-------- The input --------

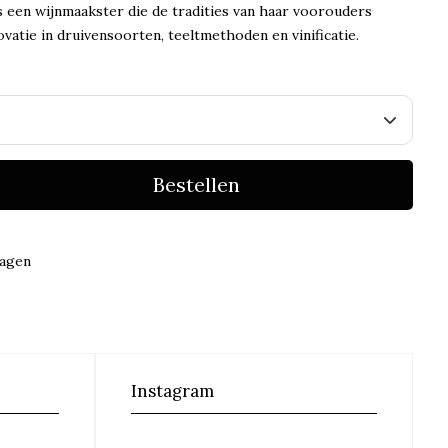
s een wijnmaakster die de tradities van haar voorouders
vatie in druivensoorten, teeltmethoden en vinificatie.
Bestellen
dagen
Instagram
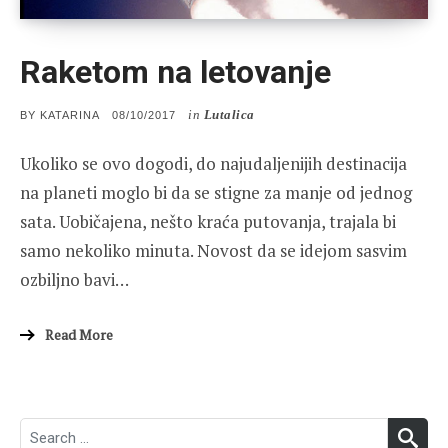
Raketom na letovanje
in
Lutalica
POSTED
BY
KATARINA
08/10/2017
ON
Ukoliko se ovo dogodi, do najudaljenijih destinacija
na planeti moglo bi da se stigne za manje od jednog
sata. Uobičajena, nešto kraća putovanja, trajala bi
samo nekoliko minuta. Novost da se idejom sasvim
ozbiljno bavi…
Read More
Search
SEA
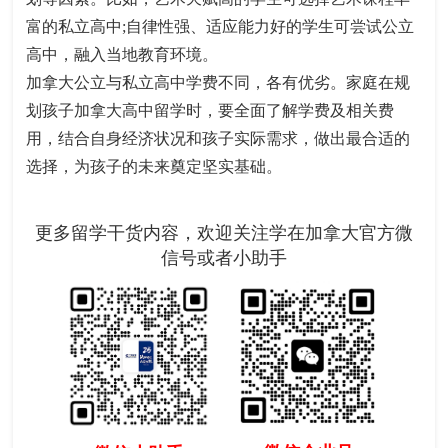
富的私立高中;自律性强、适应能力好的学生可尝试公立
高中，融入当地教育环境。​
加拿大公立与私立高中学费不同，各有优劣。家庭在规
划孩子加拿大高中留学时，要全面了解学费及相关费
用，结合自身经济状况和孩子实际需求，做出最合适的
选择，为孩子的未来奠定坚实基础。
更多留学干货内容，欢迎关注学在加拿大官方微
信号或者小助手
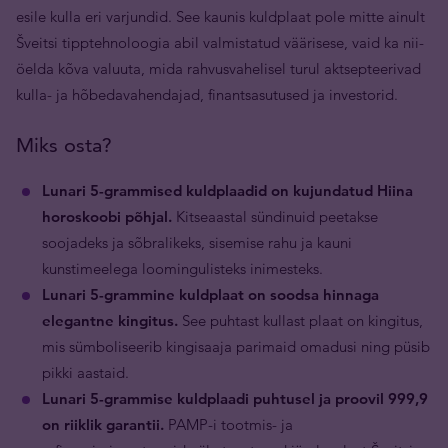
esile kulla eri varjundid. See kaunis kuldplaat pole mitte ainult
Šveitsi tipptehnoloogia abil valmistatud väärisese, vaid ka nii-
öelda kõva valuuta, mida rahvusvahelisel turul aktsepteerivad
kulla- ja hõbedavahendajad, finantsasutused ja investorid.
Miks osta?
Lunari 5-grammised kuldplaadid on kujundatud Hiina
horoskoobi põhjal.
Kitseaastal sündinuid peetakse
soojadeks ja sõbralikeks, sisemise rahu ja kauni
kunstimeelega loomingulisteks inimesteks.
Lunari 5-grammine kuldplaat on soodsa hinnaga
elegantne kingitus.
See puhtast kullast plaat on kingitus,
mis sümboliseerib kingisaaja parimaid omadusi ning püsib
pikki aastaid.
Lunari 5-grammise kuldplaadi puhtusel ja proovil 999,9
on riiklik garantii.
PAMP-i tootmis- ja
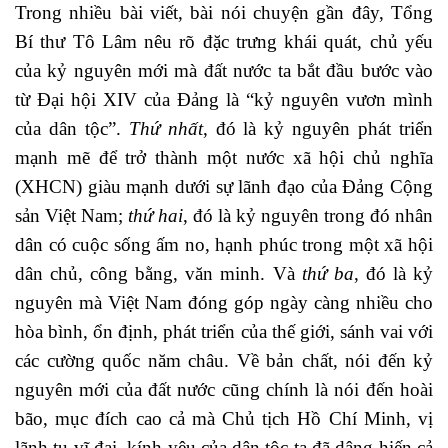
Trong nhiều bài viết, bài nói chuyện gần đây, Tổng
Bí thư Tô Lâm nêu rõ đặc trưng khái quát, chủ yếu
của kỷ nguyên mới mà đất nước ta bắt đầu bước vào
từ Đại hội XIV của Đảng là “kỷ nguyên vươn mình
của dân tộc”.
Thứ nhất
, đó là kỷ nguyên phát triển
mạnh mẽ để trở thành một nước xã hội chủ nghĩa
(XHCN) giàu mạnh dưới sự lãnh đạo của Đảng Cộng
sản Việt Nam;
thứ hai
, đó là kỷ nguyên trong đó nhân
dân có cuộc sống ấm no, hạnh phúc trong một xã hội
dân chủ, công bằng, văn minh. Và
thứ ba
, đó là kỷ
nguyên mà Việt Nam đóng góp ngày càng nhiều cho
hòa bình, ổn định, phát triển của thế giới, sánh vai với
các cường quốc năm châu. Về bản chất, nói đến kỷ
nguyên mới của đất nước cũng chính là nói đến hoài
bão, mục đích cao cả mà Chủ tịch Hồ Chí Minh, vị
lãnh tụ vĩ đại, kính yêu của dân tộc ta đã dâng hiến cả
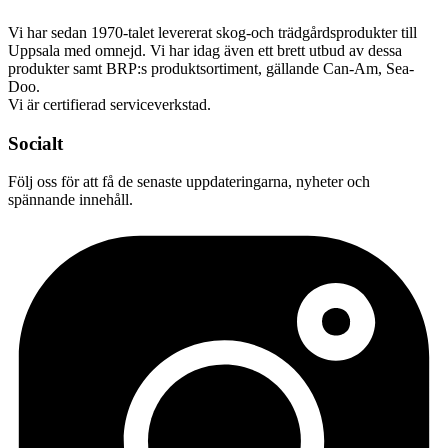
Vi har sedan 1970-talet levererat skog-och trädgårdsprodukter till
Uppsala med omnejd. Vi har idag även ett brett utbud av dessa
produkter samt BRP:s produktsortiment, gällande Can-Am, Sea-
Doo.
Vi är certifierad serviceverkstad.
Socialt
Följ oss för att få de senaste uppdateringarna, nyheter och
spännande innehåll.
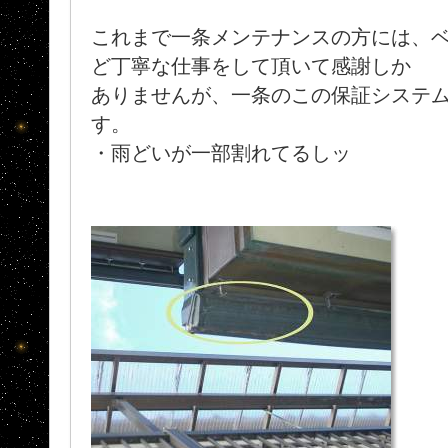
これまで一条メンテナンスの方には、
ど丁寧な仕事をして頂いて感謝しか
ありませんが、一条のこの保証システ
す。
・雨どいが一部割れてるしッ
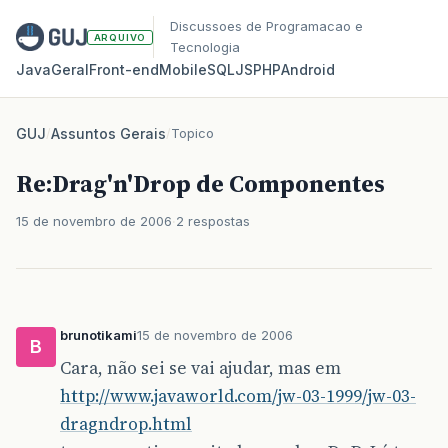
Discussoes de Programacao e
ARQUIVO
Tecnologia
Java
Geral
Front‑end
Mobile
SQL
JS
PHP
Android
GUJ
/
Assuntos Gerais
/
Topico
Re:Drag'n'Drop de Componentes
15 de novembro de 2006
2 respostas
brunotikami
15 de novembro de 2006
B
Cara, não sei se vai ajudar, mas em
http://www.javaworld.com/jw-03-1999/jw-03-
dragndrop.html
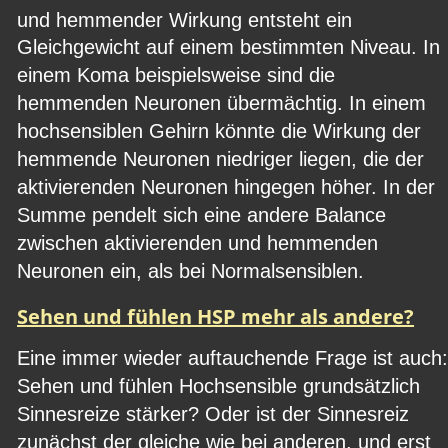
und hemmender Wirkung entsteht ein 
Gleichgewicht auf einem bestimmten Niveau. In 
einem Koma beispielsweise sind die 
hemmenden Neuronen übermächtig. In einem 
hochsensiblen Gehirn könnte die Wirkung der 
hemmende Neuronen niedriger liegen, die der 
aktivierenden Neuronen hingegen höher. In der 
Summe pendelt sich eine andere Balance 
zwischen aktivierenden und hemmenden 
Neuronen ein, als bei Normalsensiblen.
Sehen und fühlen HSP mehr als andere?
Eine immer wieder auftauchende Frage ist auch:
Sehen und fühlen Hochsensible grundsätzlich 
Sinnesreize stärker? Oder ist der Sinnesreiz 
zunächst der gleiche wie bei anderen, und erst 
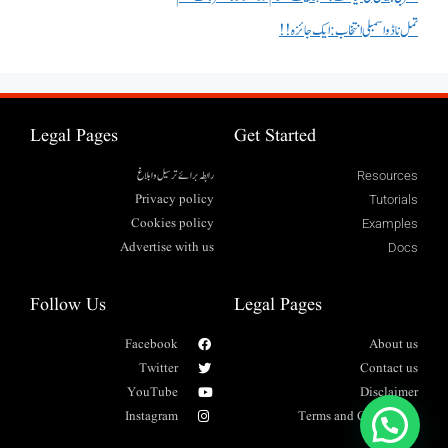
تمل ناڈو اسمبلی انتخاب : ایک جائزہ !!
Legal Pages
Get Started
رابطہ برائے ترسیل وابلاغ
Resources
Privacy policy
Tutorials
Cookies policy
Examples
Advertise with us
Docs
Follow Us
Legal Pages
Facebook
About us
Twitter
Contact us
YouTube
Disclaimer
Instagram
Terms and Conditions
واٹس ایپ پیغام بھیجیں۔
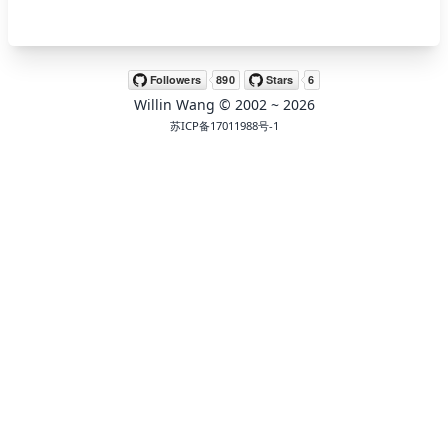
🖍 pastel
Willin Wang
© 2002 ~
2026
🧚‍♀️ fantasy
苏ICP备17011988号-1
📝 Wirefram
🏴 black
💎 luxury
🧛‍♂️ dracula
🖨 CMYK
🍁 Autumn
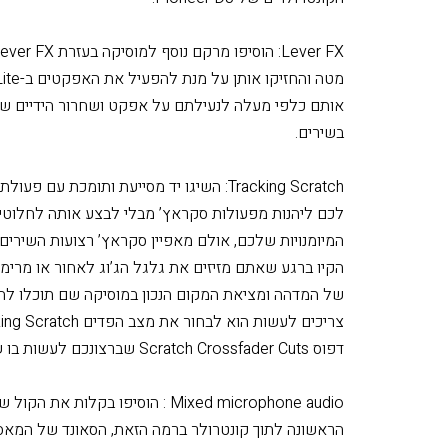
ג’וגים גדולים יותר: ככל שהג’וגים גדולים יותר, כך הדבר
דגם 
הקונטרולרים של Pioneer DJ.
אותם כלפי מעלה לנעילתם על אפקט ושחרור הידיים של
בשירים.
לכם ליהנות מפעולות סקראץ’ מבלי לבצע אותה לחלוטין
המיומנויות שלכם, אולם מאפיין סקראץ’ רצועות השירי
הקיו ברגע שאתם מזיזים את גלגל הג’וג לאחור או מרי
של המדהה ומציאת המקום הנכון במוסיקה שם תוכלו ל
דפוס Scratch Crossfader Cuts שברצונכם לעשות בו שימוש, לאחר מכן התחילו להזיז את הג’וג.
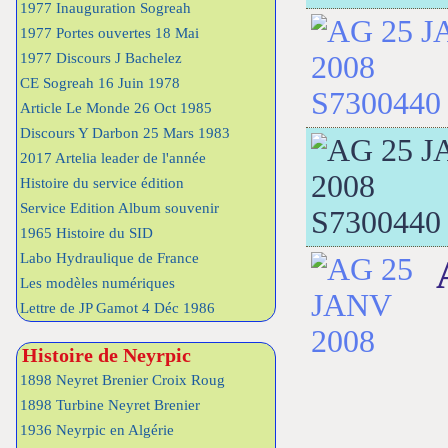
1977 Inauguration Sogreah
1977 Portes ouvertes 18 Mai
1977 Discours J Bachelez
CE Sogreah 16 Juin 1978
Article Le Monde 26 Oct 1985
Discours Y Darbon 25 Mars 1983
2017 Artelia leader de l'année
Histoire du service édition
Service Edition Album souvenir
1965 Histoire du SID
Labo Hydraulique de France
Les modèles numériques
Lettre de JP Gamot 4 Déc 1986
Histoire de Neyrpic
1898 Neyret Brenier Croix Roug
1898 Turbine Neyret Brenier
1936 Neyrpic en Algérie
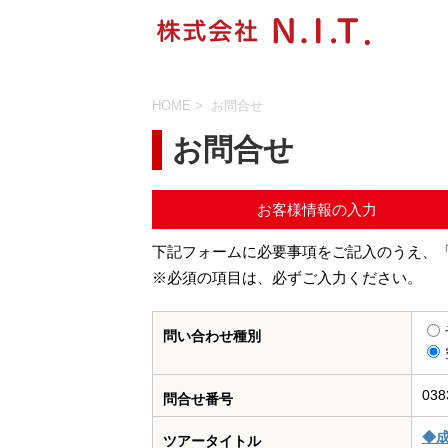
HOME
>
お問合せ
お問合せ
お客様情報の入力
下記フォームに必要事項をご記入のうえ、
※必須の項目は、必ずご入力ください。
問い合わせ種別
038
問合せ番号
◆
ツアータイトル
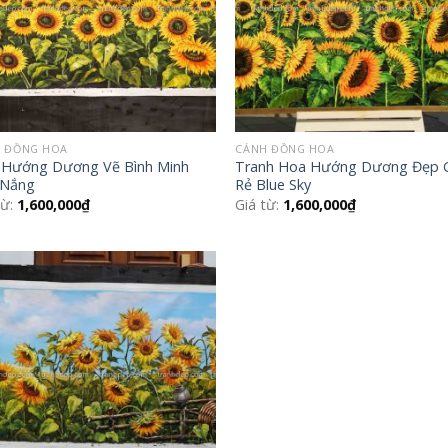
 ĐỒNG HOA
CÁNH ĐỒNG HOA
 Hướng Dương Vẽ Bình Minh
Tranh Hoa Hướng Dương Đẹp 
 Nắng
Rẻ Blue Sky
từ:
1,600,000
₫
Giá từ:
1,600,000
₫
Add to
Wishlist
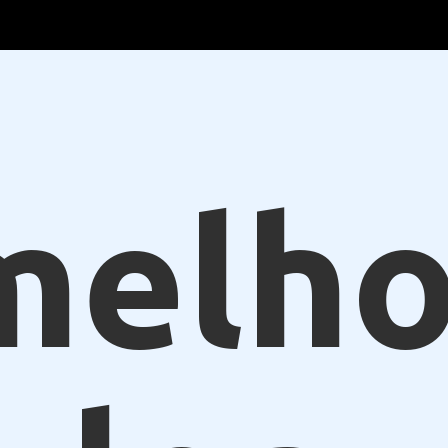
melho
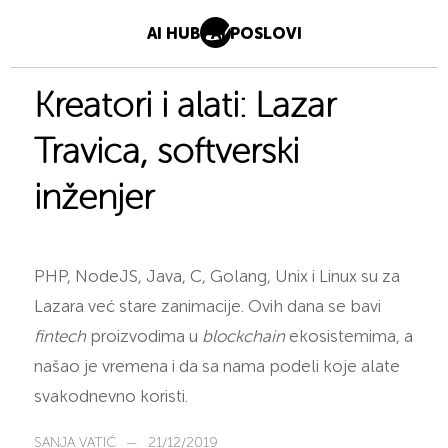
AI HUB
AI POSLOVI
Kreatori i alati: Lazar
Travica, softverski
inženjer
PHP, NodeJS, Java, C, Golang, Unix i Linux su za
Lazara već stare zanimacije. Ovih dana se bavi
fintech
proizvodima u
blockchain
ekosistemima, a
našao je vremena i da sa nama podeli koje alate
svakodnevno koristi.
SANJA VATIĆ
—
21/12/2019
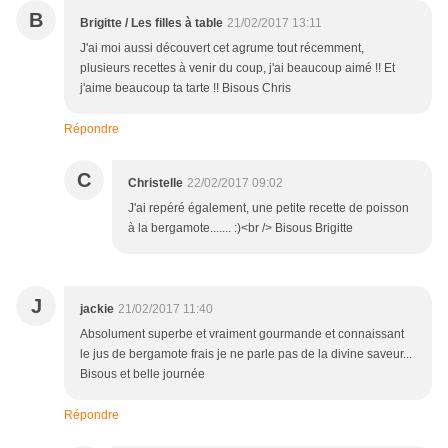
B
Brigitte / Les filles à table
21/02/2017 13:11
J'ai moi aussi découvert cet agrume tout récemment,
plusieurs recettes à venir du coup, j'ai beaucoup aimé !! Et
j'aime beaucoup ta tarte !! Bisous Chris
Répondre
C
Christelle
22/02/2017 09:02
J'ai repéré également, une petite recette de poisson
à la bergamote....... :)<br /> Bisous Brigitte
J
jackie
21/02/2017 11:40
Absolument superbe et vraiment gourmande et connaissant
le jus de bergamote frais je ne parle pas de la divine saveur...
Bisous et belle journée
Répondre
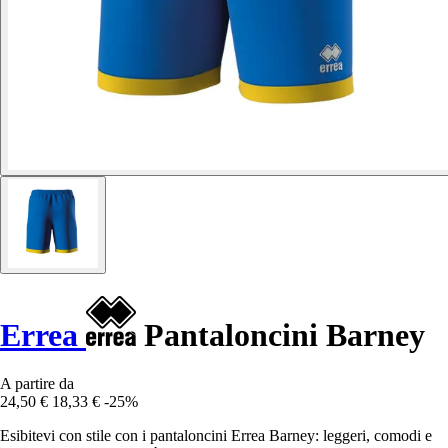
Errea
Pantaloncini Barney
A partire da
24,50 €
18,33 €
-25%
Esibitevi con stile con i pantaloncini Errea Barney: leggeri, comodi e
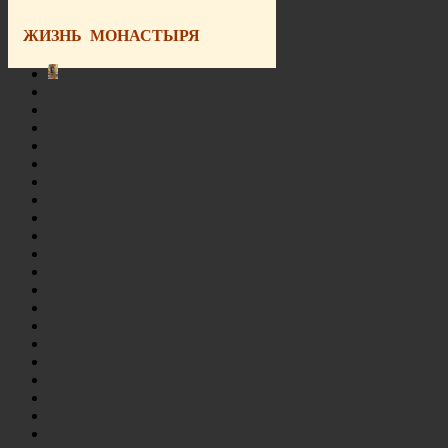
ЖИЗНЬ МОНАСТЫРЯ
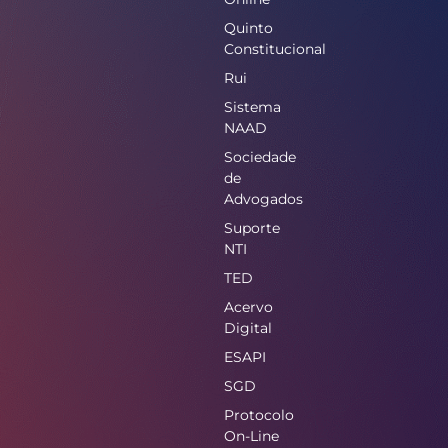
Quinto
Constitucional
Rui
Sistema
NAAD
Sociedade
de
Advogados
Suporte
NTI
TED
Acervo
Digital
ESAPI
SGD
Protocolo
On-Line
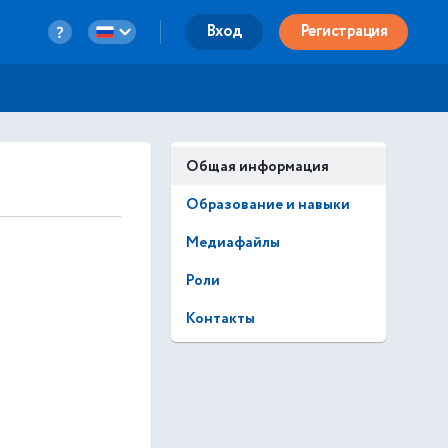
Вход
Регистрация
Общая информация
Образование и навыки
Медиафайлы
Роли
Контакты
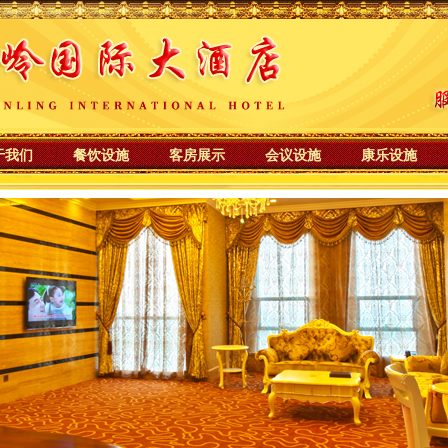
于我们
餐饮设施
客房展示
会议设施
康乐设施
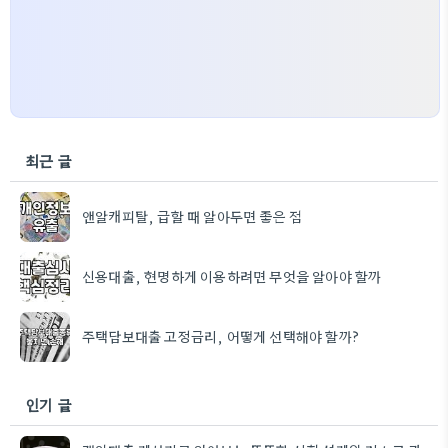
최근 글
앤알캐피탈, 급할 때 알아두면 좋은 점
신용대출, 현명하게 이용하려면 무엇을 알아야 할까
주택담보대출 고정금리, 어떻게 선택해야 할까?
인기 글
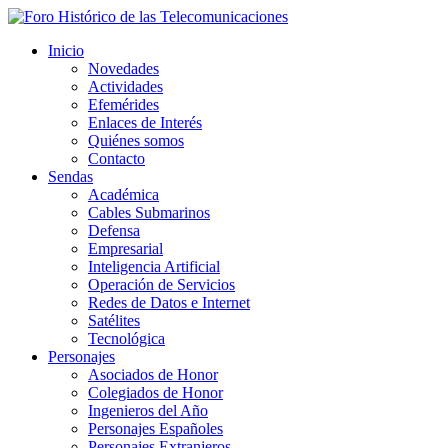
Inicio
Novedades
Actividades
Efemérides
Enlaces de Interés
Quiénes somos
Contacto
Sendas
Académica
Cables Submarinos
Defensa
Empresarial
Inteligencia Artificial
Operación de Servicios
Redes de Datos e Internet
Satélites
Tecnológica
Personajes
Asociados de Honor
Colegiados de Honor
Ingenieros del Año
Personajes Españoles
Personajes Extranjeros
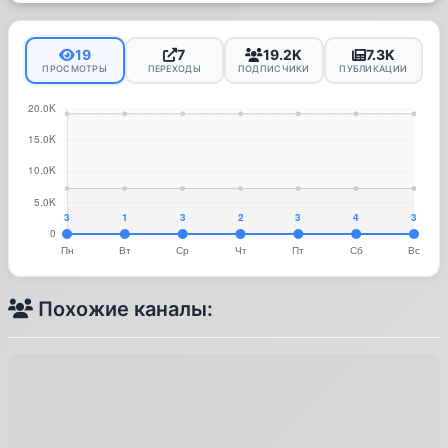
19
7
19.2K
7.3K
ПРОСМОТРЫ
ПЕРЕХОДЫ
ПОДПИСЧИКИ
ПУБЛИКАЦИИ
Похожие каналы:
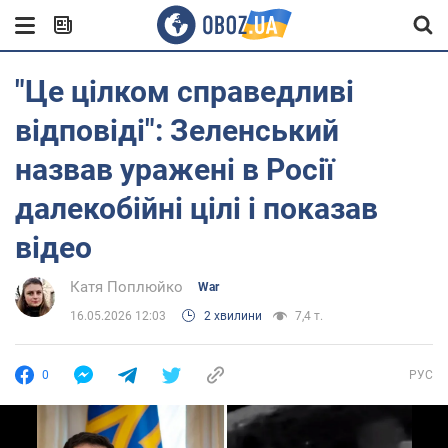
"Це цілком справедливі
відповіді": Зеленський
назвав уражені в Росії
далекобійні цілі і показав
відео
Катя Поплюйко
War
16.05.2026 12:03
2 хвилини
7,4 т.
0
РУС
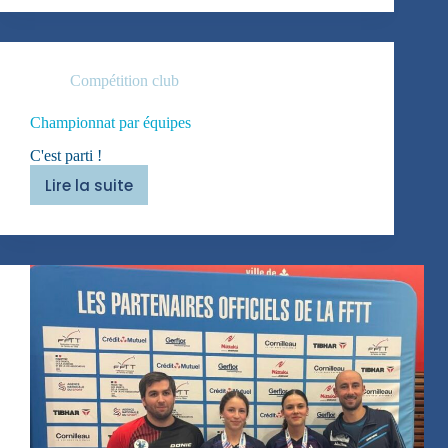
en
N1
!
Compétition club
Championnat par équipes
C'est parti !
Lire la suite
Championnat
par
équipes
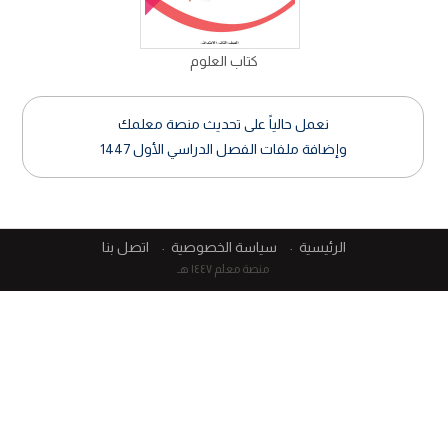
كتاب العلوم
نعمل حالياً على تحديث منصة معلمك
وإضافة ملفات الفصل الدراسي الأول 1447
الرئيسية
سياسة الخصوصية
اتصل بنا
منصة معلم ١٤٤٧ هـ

--------

--- The problem ---
Please count the lines in the records that contain the string "Honor" and reply with only that number.

--- Response ---
2